Blind faith is not natural for an adult. Belief is, at the core, the basis for most human cultures. It’s instilled in many of us from birth, but the unwavering belief of a child is the only pure form.
At the Santa set belief is a prerequisite of the experience. For whatever reason, at some point reality begins to fade a child’s firm knowledge that Santa Claus is a matter of fact. The best way to handle that question of identity — a driver’s license.
In the week leading to Christmas, an 8-year-old came to our Santa set with his siblings to give a rundown of their wish lists. It’s a typical scene — tri-folded white printer paper with lists and sub lists of barely legible handwriting, boxed out all over the page. Lego Star Wars, Nerf guns and Baby Alive appear to be popular this season.
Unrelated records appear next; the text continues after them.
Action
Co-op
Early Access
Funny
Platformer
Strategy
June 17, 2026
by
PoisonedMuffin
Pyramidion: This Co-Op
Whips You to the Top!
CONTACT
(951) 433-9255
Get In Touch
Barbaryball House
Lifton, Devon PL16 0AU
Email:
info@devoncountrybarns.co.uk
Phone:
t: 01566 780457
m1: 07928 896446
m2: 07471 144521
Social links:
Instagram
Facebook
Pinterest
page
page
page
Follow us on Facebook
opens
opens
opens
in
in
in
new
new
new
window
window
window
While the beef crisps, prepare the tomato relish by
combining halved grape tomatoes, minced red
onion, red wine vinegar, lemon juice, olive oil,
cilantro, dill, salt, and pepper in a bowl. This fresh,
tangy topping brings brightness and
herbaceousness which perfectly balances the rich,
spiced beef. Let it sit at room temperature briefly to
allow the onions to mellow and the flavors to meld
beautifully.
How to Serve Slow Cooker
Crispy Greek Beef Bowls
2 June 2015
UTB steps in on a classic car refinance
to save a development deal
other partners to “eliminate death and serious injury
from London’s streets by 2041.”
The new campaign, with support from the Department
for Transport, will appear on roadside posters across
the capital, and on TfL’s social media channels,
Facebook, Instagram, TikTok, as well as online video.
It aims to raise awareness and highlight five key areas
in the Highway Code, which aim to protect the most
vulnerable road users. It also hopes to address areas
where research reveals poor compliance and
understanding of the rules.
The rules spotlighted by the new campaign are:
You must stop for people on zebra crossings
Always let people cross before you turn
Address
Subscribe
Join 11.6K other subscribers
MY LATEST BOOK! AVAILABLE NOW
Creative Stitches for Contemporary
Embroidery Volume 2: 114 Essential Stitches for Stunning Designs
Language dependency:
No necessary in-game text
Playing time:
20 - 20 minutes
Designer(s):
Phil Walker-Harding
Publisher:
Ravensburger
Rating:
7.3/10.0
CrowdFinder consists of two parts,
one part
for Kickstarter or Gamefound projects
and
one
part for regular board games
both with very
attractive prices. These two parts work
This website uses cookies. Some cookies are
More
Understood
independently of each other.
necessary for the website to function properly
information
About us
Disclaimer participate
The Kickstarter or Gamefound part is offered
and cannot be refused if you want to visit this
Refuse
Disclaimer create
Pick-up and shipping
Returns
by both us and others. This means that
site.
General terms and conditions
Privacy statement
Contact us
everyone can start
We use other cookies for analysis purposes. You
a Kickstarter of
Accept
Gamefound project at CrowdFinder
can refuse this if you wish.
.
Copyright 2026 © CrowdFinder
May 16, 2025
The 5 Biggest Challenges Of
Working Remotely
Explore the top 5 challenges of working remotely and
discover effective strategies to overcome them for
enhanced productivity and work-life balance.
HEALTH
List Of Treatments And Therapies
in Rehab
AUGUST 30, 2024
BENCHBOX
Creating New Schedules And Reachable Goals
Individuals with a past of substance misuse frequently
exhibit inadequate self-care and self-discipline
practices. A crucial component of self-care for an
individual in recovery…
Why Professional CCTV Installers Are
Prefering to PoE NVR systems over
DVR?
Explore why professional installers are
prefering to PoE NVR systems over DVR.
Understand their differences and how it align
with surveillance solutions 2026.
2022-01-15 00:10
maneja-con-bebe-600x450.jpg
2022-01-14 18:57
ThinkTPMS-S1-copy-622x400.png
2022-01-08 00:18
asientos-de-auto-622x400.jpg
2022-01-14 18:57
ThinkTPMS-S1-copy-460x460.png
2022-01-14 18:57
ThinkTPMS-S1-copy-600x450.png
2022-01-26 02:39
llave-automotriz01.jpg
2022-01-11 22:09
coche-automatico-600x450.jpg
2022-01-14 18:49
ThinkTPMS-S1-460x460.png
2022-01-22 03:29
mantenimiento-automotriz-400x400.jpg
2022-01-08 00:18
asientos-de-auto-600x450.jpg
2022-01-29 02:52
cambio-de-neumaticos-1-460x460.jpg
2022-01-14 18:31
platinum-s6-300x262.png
The young man told Betsy and his parents while in line “that’s not the real Santa.” He was about to taint the magic for his brother and sister, so Betsy leaned down and said, “ask him for his driver’s license.”
So, when it was his turn, the boy marched up to Santa and demanded to see some ID. Santa, being a professional, pulled a gold-plated business card case from his stand. On the front, Mr. Kringle’s likeness and the words “Santa Claus” are engraved in cursive.
Santa pulled out a laminated card issued by “The Arctic State of the North Pole.” The ID was activated in 1645 and expires in 2049. His date of birth is 0245 AD. The license allows him to operate a flying slay pulled by eight reindeer. The child’s gasp quickly morphed into a smile.
His faith restored, the boy sat on the floor in front of Santa’s chair in a huddle with his brother, sister and parents and proudly read his Christmas list.
The 8-year-old walked away saying, “It’s really him, mom! It’s really him.” If he was riding the Polar Express, there’s no doubt this young man would hear the bell.
This is what Santa does for people — gives them something to believe in a world filled with doubt. Betsy and I are petitioning mall management to arrange a farewell line as Santa exits his set for the last time on Christmas Eve. Our vision — a string of employees from every store lining up, forming a tunnel of applause as this gentle and decent man leaves our lives until Thanksgiving.
It’s a meaningful way to show appreciation for someone who so selflessly gives a month-and-a-half of his life every year to see hundreds of children, many whom have taken a picture with him since infancy and some he may never see again.
Taking photos at the Santa set is a seasonal, part-time job which is here and gone quickly. It helps with Christmas bills and credit card balances and gives so much more. I believe.